Exercise data

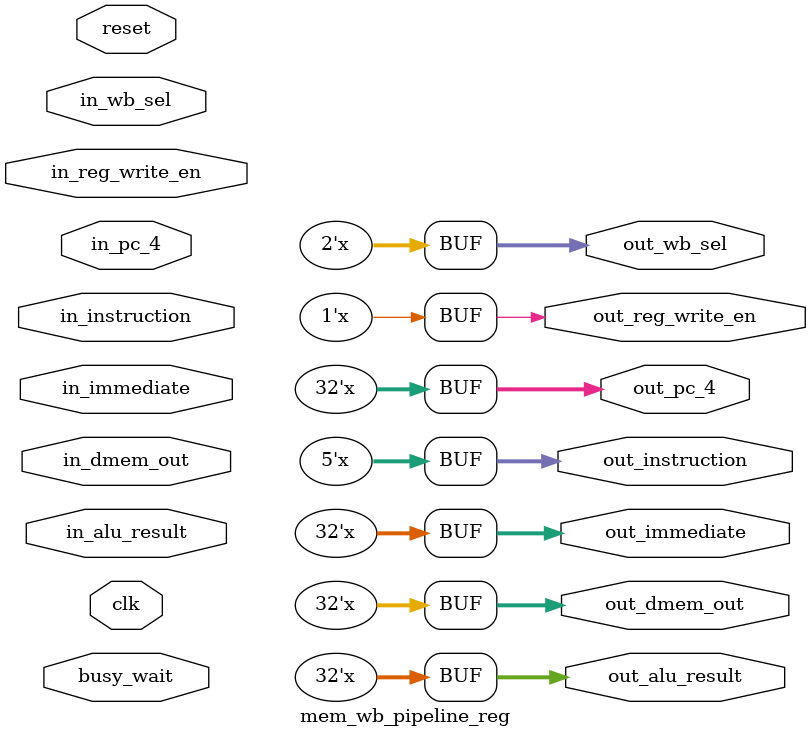
<source format=v>
module mem_wb_pipeline_reg(
    input [4:0] in_instruction, // INSTRUCTION [11:7]
    input [31:0] in_pc_4,
    input [31:0] in_alu_result,
    input [31:0] in_immediate,
    input [31:0] in_dmem_out,
    input [1:0] in_wb_sel,
    input in_reg_write_en,
    input clk,
    input reset,
    input busy_wait,
    output reg [4:0] out_instruction,
    output reg [31:0] out_pc_4,
    output reg [31:0] out_alu_result,
    output reg [31:0] out_immediate,
    output reg [31:0] out_dmem_out,
    output reg [1:0] out_wb_sel,
    output reg out_reg_write_en
);

    // RESET output registers on active reset
    always @(*) begin
        if (reset) begin
            #1; // Delay to allow reset signal to settle
            out_instruction = 5'dx; // Set out_instruction to 'x' value
            out_pc_4 = 32'dx; // Set out_pc_4 to 'x' value
            out_alu_result = 32'dx; // Set out_alu_result to 'x' value
            out_immediate = 32'dx; // Set out_immediate to 'x' value
            out_dmem_out = 32'dx; // Set out_dmem_out to 'x' value
            out_wb_sel = 2'dx; // Set out_wb_sel to 'x' value
            out_reg_write_en = 1'bx; // Set out_reg_write_en to 'x' value
        end
    end

    // Write input values to output registers on positive edge of clock signal
    always @(posedge clk) begin
        #0; // Delay to synchronize with other stages
        if (!reset && !busy_wait) begin
            out_instruction <= #1 in_instruction; // Write in_instruction to out_instruction
            out_pc_4 <= #1 in_pc_4; // Write in_pc_4 to out_pc_4
            out_alu_result <= #1 in_alu_result; // Write in_alu_result to out_alu_result
            out_immediate <= #1 in_immediate; // Write in_immediate to out_immediate
            out_dmem_out <= #1 in_dmem_out; // Write in_dmem_out to out_dmem_out
            out_wb_sel <= #1 in_wb_sel; // Write in_wb_sel to out_wb_sel
            out_reg_write_en <= #1 in_reg_write_en; // Write in_reg_write_en to out_reg_write_en
        end
    end
endmodule
</source>
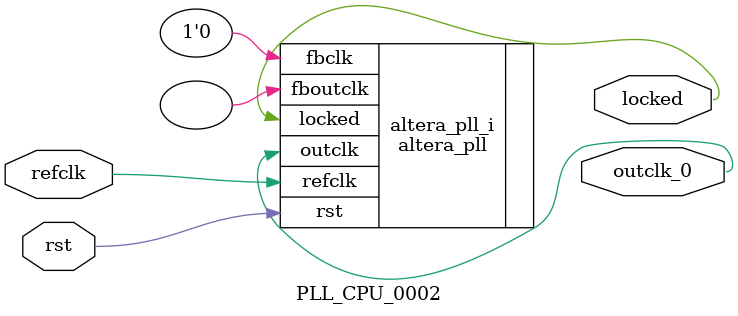
<source format=v>
`timescale 1ns/10ps
module  PLL_CPU_0002(

	// interface 'refclk'
	input wire refclk,

	// interface 'reset'
	input wire rst,

	// interface 'outclk0'
	output wire outclk_0,

	// interface 'locked'
	output wire locked
);

	altera_pll #(
		.fractional_vco_multiplier("false"),
		.reference_clock_frequency("50.0 MHz"),
		.operation_mode("direct"),
		.number_of_clocks(1),
		.output_clock_frequency0("200.000000 MHz"),
		.phase_shift0("0 ps"),
		.duty_cycle0(50),
		.output_clock_frequency1("0 MHz"),
		.phase_shift1("0 ps"),
		.duty_cycle1(50),
		.output_clock_frequency2("0 MHz"),
		.phase_shift2("0 ps"),
		.duty_cycle2(50),
		.output_clock_frequency3("0 MHz"),
		.phase_shift3("0 ps"),
		.duty_cycle3(50),
		.output_clock_frequency4("0 MHz"),
		.phase_shift4("0 ps"),
		.duty_cycle4(50),
		.output_clock_frequency5("0 MHz"),
		.phase_shift5("0 ps"),
		.duty_cycle5(50),
		.output_clock_frequency6("0 MHz"),
		.phase_shift6("0 ps"),
		.duty_cycle6(50),
		.output_clock_frequency7("0 MHz"),
		.phase_shift7("0 ps"),
		.duty_cycle7(50),
		.output_clock_frequency8("0 MHz"),
		.phase_shift8("0 ps"),
		.duty_cycle8(50),
		.output_clock_frequency9("0 MHz"),
		.phase_shift9("0 ps"),
		.duty_cycle9(50),
		.output_clock_frequency10("0 MHz"),
		.phase_shift10("0 ps"),
		.duty_cycle10(50),
		.output_clock_frequency11("0 MHz"),
		.phase_shift11("0 ps"),
		.duty_cycle11(50),
		.output_clock_frequency12("0 MHz"),
		.phase_shift12("0 ps"),
		.duty_cycle12(50),
		.output_clock_frequency13("0 MHz"),
		.phase_shift13("0 ps"),
		.duty_cycle13(50),
		.output_clock_frequency14("0 MHz"),
		.phase_shift14("0 ps"),
		.duty_cycle14(50),
		.output_clock_frequency15("0 MHz"),
		.phase_shift15("0 ps"),
		.duty_cycle15(50),
		.output_clock_frequency16("0 MHz"),
		.phase_shift16("0 ps"),
		.duty_cycle16(50),
		.output_clock_frequency17("0 MHz"),
		.phase_shift17("0 ps"),
		.duty_cycle17(50),
		.pll_type("General"),
		.pll_subtype("General")
	) altera_pll_i (
		.rst	(rst),
		.outclk	({outclk_0}),
		.locked	(locked),
		.fboutclk	( ),
		.fbclk	(1'b0),
		.refclk	(refclk)
	);
endmodule


</source>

Goal of the exercise
Repeat each record exactly as shown above, dropping all images.

Output for this task
<source format=v>
module mem_wb_pipeline_reg(
    input [4:0] in_instruction, // INSTRUCTION [11:7]
    input [31:0] in_pc_4,
    input [31:0] in_alu_result,
    input [31:0] in_immediate,
    input [31:0] in_dmem_out,
    input [1:0] in_wb_sel,
    input in_reg_write_en,
    input clk,
    input reset,
    input busy_wait,
    output reg [4:0] out_instruction,
    output reg [31:0] out_pc_4,
    output reg [31:0] out_alu_result,
    output reg [31:0] out_immediate,
    output reg [31:0] out_dmem_out,
    output reg [1:0] out_wb_sel,
    output reg out_reg_write_en
);

    // RESET output registers on active reset
    always @(*) begin
        if (reset) begin
            #1; // Delay to allow reset signal to settle
            out_instruction = 5'dx; // Set out_instruction to 'x' value
            out_pc_4 = 32'dx; // Set out_pc_4 to 'x' value
            out_alu_result = 32'dx; // Set out_alu_result to 'x' value
            out_immediate = 32'dx; // Set out_immediate to 'x' value
            out_dmem_out = 32'dx; // Set out_dmem_out to 'x' value
            out_wb_sel = 2'dx; // Set out_wb_sel to 'x' value
            out_reg_write_en = 1'bx; // Set out_reg_write_en to 'x' value
        end
    end

    // Write input values to output registers on positive edge of clock signal
    always @(posedge clk) begin
        #0; // Delay to synchronize with other stages
        if (!reset && !busy_wait) begin
            out_instruction <= #1 in_instruction; // Write in_instruction to out_instruction
            out_pc_4 <= #1 in_pc_4; // Write in_pc_4 to out_pc_4
            out_alu_result <= #1 in_alu_result; // Write in_alu_result to out_alu_result
            out_immediate <= #1 in_immediate; // Write in_immediate to out_immediate
            out_dmem_out <= #1 in_dmem_out; // Write in_dmem_out to out_dmem_out
            out_wb_sel <= #1 in_wb_sel; // Write in_wb_sel to out_wb_sel
            out_reg_write_en <= #1 in_reg_write_en; // Write in_reg_write_en to out_reg_write_en
        end
    end
endmodule
</source>
<source format=v>
`timescale 1ns/10ps
module  PLL_CPU_0002(

	// interface 'refclk'
	input wire refclk,

	// interface 'reset'
	input wire rst,

	// interface 'outclk0'
	output wire outclk_0,

	// interface 'locked'
	output wire locked
);

	altera_pll #(
		.fractional_vco_multiplier("false"),
		.reference_clock_frequency("50.0 MHz"),
		.operation_mode("direct"),
		.number_of_clocks(1),
		.output_clock_frequency0("200.000000 MHz"),
		.phase_shift0("0 ps"),
		.duty_cycle0(50),
		.output_clock_frequency1("0 MHz"),
		.phase_shift1("0 ps"),
		.duty_cycle1(50),
		.output_clock_frequency2("0 MHz"),
		.phase_shift2("0 ps"),
		.duty_cycle2(50),
		.output_clock_frequency3("0 MHz"),
		.phase_shift3("0 ps"),
		.duty_cycle3(50),
		.output_clock_frequency4("0 MHz"),
		.phase_shift4("0 ps"),
		.duty_cycle4(50),
		.output_clock_frequency5("0 MHz"),
		.phase_shift5("0 ps"),
		.duty_cycle5(50),
		.output_clock_frequency6("0 MHz"),
		.phase_shift6("0 ps"),
		.duty_cycle6(50),
		.output_clock_frequency7("0 MHz"),
		.phase_shift7("0 ps"),
		.duty_cycle7(50),
		.output_clock_frequency8("0 MHz"),
		.phase_shift8("0 ps"),
		.duty_cycle8(50),
		.output_clock_frequency9("0 MHz"),
		.phase_shift9("0 ps"),
		.duty_cycle9(50),
		.output_clock_frequency10("0 MHz"),
		.phase_shift10("0 ps"),
		.duty_cycle10(50),
		.output_clock_frequency11("0 MHz"),
		.phase_shift11("0 ps"),
		.duty_cycle11(50),
		.output_clock_frequency12("0 MHz"),
		.phase_shift12("0 ps"),
		.duty_cycle12(50),
		.output_clock_frequency13("0 MHz"),
		.phase_shift13("0 ps"),
		.duty_cycle13(50),
		.output_clock_frequency14("0 MHz"),
		.phase_shift14("0 ps"),
		.duty_cycle14(50),
		.output_clock_frequency15("0 MHz"),
		.phase_shift15("0 ps"),
		.duty_cycle15(50),
		.output_clock_frequency16("0 MHz"),
		.phase_shift16("0 ps"),
		.duty_cycle16(50),
		.output_clock_frequency17("0 MHz"),
		.phase_shift17("0 ps"),
		.duty_cycle17(50),
		.pll_type("General"),
		.pll_subtype("General")
	) altera_pll_i (
		.rst	(rst),
		.outclk	({outclk_0}),
		.locked	(locked),
		.fboutclk	( ),
		.fbclk	(1'b0),
		.refclk	(refclk)
	);
endmodule


</source>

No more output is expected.